**Description of the task:** In the passage on how OCL plans support for people, list every word or phrase that appears inside quotation marks.

OCL does not, however, believe that simply because a support arrangement is developed around a person solely that is, be definition, a good arrangement for the person, as it begs further questions as to whether the arrangement properly addresses the person’s needs and best interests even if it is individualized in how support is provided. Nonetheless, OCL does see the value of being able to focus entirely on what would work for this person unconstrained by the considerations of the impact on others being supported and the constraints their needs might place on what is now possible for the person who is to be the focus.

In both its employment services and in its residential services, OCL has consistently developed support arrangements “one person at a time” and has not, as yet, found it necessary to do otherwise in that it has always proven possible and feasible to develop individualized arrangements and supports at cost levels comparable to those of group-support arrangements.

This is not meant to suggest that people are supported “all alone”, thereby intensifying their social isolation as all of OCL’s support arrangements are socially integrative to the extent that the person either shares a home with non-disabled persons or works in a regular business alongside others who are not disabled. OCL has simply not found it necessary or advantageous to group the people it supports and it is wary of never doing so as a prerequisite of optimally supporting people. This in no way constitutes a prohibitive against the person voluntarily seeking out the company of their friends and acquaintances who might also live with a disability. It is just that mandatory group-support arrangements have not yet had to become an integral feature of support.

OCL will not develop supports based on a particular fixed dollar amount. This is not to say that OCL won’t adhere to a budget, nor that it does not take into account fiscal limits, but rather that it starts, as a matter of planning, with what it believes is the more important question of who is this person and what do they need irrespective of what or might not be allocated now (or ever) for the person by funders. This is not a mere semantic distinction but rather a very practical effort by OCL not to have its thinking about a person, unnaturally constrained by the impositions prematurely, of the necessity to fit the person into a dollar amount such that that becomes the focus.

OCL does believe that it is necessary and unavoidable to have to negotiate budgets and to find both the fiscal and human resources that make it possible to support people in their lives. In fact, OCL, like everyone else who operates within the formal service system(s), is forever searching out ways in which helpful forms of funding can be tapped in the interests of those they support. Rather, their point is that they believe it to be preferable to start with the person as the focus and work ones way through the needs and priorities before getting to questions of accessing resources. Starting with a particular dollar amount, would in their view, tend to preempt the quite necessary and perhaps extended exploration and discussion of what it is that this person’s life directions ought to be or could be even if funding levels were adequate.

A related point is that OCL is averse to fitting people into funding streams as this normally has the effect of starting with fixed service approaches and the inevitable fitting of the person into them. OCL’s preferred method would be to start with the person and to “bend” the funding streams to accommodate the person rather than have the person accommodate to the funding stream. Again, this view is not unique to OCL, but OCL has found it critical to how they can best support people.

**Recorded data:**
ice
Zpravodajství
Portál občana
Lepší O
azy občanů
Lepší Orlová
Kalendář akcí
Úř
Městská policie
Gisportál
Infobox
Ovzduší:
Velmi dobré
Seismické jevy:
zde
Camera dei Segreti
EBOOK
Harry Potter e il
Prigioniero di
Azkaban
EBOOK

**Exercise answer:**
- one person at a time
- all alone
- bend